___ Source data ___
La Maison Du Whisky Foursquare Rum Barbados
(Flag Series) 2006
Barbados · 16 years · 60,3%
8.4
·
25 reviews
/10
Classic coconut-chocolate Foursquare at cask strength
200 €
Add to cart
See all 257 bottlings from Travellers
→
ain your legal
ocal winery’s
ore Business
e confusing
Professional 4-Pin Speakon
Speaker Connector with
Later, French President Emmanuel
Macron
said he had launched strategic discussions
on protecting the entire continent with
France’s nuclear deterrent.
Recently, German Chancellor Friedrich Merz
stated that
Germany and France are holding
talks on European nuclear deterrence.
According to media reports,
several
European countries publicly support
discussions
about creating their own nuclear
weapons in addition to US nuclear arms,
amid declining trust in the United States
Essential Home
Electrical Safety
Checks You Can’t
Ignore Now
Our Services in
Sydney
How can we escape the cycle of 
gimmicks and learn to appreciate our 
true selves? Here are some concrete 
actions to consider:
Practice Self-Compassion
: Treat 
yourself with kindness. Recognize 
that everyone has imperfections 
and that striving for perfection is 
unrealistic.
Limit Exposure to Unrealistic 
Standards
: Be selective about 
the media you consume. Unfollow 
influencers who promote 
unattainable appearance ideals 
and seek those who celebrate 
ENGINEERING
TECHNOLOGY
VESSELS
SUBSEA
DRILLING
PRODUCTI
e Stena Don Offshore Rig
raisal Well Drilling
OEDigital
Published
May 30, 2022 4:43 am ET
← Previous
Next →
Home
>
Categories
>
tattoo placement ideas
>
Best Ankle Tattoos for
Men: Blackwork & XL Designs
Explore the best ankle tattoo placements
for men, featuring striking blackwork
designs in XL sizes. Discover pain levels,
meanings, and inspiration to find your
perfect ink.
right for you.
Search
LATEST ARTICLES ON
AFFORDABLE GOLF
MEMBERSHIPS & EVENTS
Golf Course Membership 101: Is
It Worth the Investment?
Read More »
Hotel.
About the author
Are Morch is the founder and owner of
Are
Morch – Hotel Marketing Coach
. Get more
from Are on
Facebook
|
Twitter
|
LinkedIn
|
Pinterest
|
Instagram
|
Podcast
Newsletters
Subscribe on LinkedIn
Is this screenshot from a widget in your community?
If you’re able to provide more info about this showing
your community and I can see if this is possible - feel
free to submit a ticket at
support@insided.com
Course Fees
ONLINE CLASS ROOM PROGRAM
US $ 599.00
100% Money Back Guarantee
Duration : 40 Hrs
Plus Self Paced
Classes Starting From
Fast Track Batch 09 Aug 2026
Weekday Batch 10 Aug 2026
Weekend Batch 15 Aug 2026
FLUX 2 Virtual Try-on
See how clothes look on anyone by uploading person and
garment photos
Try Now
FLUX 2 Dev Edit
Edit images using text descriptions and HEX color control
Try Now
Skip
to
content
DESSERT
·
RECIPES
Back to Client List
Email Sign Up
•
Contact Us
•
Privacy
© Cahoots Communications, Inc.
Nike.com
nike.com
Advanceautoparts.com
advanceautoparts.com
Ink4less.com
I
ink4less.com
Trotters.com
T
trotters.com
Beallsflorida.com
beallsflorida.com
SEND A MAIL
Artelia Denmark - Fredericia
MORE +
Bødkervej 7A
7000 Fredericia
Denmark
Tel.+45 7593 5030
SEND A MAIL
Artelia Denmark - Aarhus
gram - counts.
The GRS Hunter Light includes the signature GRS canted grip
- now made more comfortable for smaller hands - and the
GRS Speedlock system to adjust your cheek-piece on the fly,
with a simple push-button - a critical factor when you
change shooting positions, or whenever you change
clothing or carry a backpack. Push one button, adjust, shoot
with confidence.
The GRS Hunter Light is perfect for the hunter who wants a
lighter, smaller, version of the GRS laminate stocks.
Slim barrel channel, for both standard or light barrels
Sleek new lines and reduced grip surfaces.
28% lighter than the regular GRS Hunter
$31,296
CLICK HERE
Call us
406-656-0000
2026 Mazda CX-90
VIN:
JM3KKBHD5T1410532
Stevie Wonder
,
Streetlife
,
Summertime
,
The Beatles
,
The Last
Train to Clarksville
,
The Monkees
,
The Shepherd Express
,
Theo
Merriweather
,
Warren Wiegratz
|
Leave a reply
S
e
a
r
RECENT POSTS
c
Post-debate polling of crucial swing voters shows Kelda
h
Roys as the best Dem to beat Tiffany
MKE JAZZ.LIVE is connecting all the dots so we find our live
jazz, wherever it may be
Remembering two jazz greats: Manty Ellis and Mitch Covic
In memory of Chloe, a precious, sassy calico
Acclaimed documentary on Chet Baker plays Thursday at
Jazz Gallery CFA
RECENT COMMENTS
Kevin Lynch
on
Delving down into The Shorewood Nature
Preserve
___
- **What to work on**
Your task for the entries above: copy exactly the span starting with the line with "Email Sign Up" and going on through the line with "lighter, smaller, version", both lines included, and nothing else.

- **Response box**
Email Sign Up
•
Contact Us
•
Privacy
© Cahoots Communications, Inc.
Nike.com
nike.com
Advanceautoparts.com
advanceautoparts.com
Ink4less.com
I
ink4less.com
Trotters.com
T
trotters.com
Beallsflorida.com
beallsflorida.com
SEND A MAIL
Artelia Denmark - Fredericia
MORE +
Bødkervej 7A
7000 Fredericia
Denmark
Tel.+45 7593 5030
SEND A MAIL
Artelia Denmark - Aarhus
gram - counts.
The GRS Hunter Light includes the signature GRS canted grip
- now made more comfortable for smaller hands - and the
GRS Speedlock system to adjust your cheek-piece on the fly,
with a simple push-button - a critical factor when you
change shooting positions, or whenever you change
clothing or carry a backpack. Push one button, adjust, shoot
with confidence.
The GRS Hunter Light is perfect for the hunter who wants a
lighter, smaller, version of the GRS laminate stocks.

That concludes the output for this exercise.